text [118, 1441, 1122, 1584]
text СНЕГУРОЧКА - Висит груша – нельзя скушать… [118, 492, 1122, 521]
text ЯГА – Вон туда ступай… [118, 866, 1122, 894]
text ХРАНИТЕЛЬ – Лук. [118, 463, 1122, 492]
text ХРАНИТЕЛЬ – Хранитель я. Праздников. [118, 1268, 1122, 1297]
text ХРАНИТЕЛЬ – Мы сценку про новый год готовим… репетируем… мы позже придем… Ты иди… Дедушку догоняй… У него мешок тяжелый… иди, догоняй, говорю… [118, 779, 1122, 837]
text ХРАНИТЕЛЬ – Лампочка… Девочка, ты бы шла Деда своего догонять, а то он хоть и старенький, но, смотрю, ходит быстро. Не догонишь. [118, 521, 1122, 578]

...

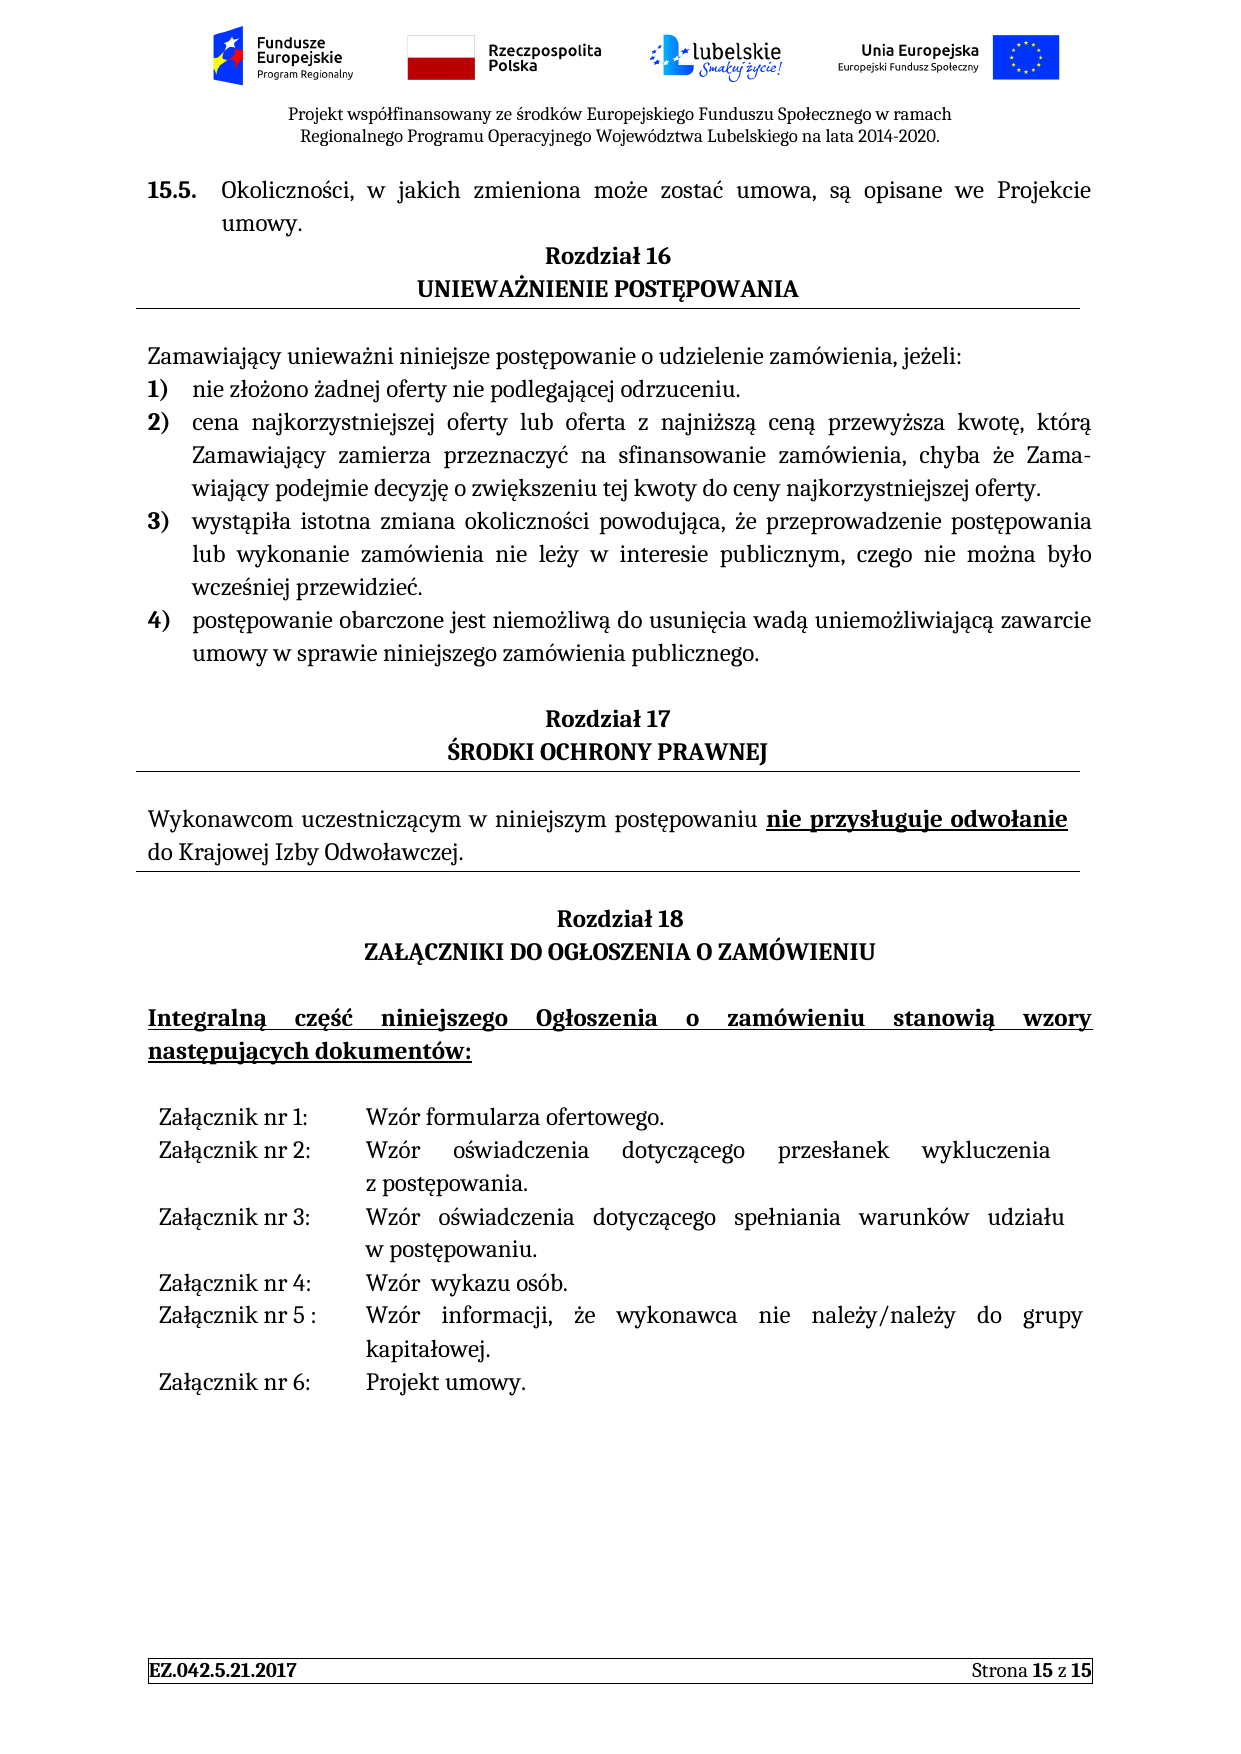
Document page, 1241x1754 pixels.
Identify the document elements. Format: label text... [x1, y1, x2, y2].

---

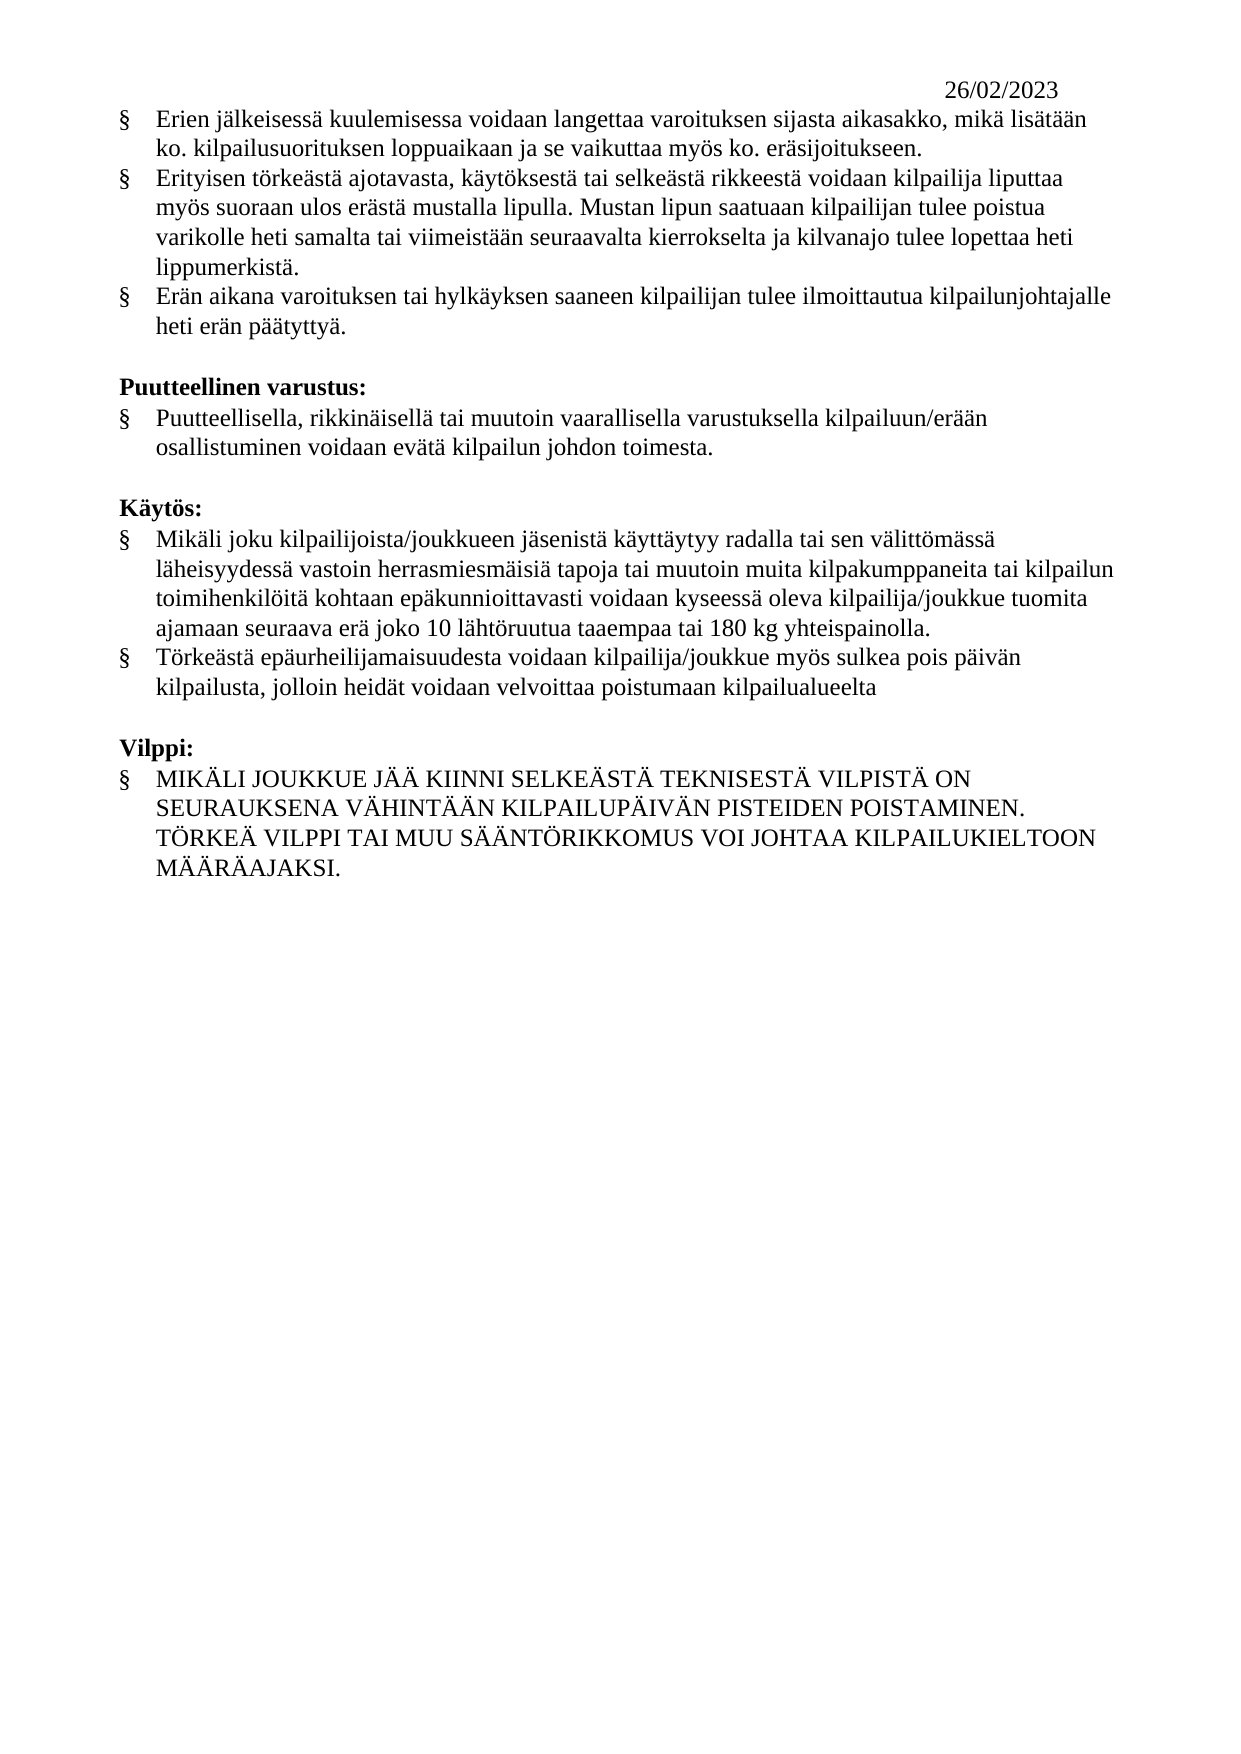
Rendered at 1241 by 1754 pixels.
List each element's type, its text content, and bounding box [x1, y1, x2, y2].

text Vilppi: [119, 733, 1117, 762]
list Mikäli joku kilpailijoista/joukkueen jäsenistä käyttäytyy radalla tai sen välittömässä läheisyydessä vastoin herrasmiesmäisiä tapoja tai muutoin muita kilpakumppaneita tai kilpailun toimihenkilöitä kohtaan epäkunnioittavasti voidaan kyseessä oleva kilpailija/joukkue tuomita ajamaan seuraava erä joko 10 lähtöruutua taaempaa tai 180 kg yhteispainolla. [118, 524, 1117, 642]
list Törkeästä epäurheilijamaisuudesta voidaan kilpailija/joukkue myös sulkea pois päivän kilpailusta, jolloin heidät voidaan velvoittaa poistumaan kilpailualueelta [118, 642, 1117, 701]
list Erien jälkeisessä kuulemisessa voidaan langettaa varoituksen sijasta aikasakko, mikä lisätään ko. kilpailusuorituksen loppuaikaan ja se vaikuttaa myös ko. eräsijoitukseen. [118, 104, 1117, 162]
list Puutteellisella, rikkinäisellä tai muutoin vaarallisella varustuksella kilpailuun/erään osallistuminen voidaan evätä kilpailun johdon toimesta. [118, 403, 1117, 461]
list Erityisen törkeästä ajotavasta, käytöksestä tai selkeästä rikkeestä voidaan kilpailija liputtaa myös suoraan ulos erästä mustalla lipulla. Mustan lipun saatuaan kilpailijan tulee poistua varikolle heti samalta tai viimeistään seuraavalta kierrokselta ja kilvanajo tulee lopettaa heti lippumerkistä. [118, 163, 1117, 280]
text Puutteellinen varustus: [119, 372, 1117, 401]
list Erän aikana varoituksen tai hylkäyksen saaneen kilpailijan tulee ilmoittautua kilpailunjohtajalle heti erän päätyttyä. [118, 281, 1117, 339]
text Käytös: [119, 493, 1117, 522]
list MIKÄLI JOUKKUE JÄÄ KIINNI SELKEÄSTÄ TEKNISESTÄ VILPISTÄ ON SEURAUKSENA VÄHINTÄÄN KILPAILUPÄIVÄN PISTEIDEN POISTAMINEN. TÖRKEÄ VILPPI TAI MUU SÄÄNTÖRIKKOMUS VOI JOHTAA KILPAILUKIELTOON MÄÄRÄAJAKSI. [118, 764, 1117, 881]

■ EXERCISE AIM: Out of the data above, give again only the lines starting at the one holding "Document page, 1241x1754 pixels." and ending at the one holding "Identify the document", unchanged.

■ WRITTEN RESPONSE:
Document page, 1241x1754 pixels.
Identify the document elements. Format: label text... [x1, y1, x2, y2].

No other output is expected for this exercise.